Exercise materials START

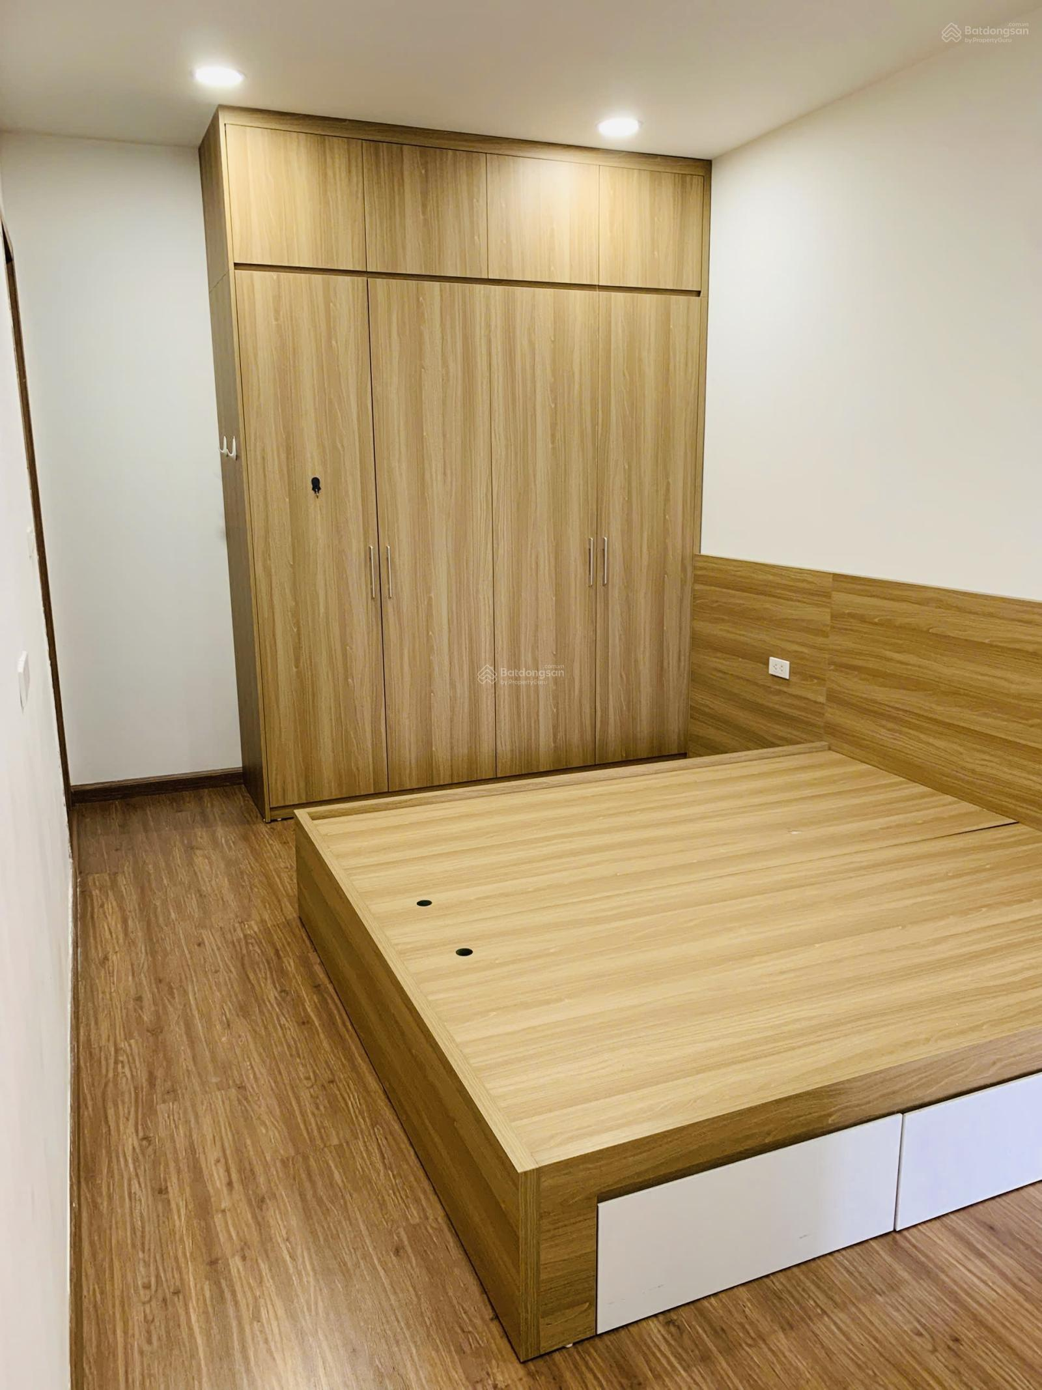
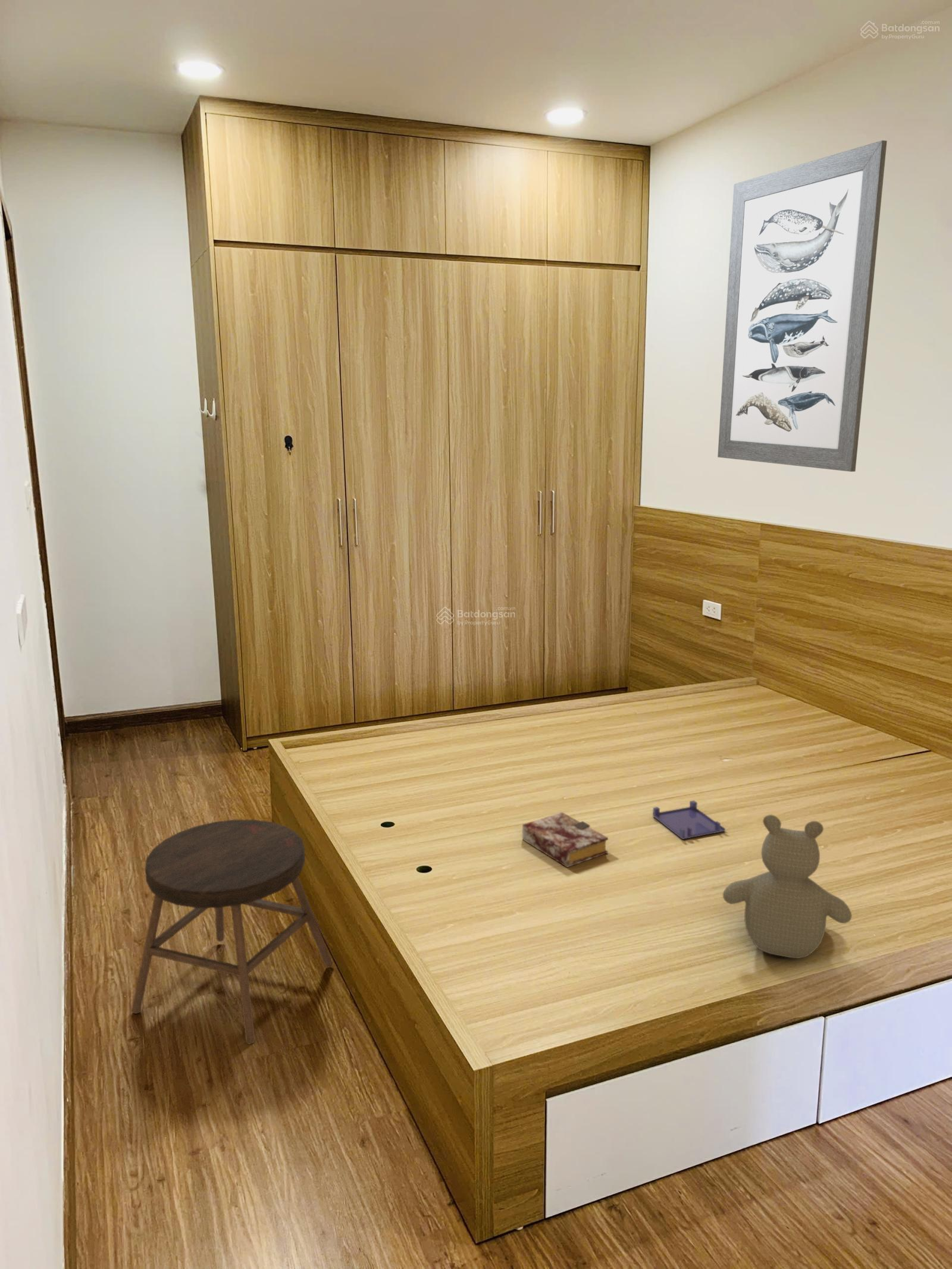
+ stool [131,819,333,1045]
+ wall art [717,140,888,472]
+ tray [652,800,726,840]
+ teddy bear [722,814,853,959]
+ book [522,811,609,868]
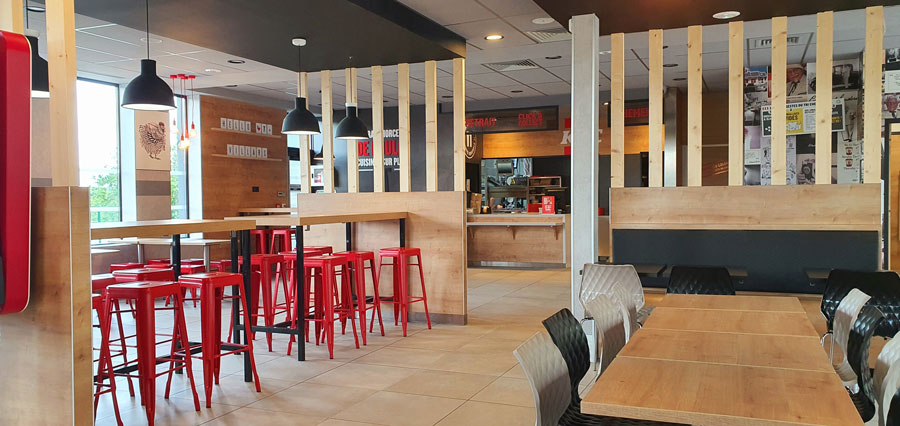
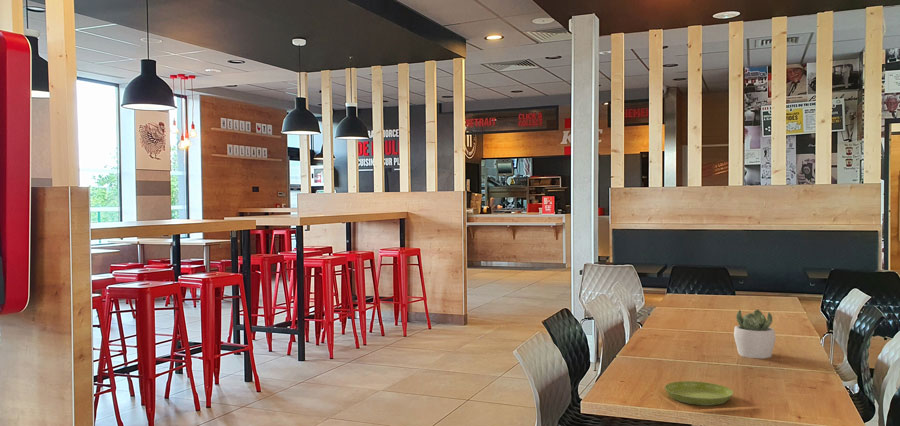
+ saucer [664,380,734,407]
+ succulent plant [733,309,777,359]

Exercise materials END

Directions for this task: All entries above are to be set down word for word, and the pictures are to be left out.

Answer:
+ stool [131,819,333,1045]
+ wall art [717,140,888,472]
+ tray [652,800,726,840]
+ teddy bear [722,814,853,959]
+ book [522,811,609,868]
+ saucer [664,380,734,407]
+ succulent plant [733,309,777,359]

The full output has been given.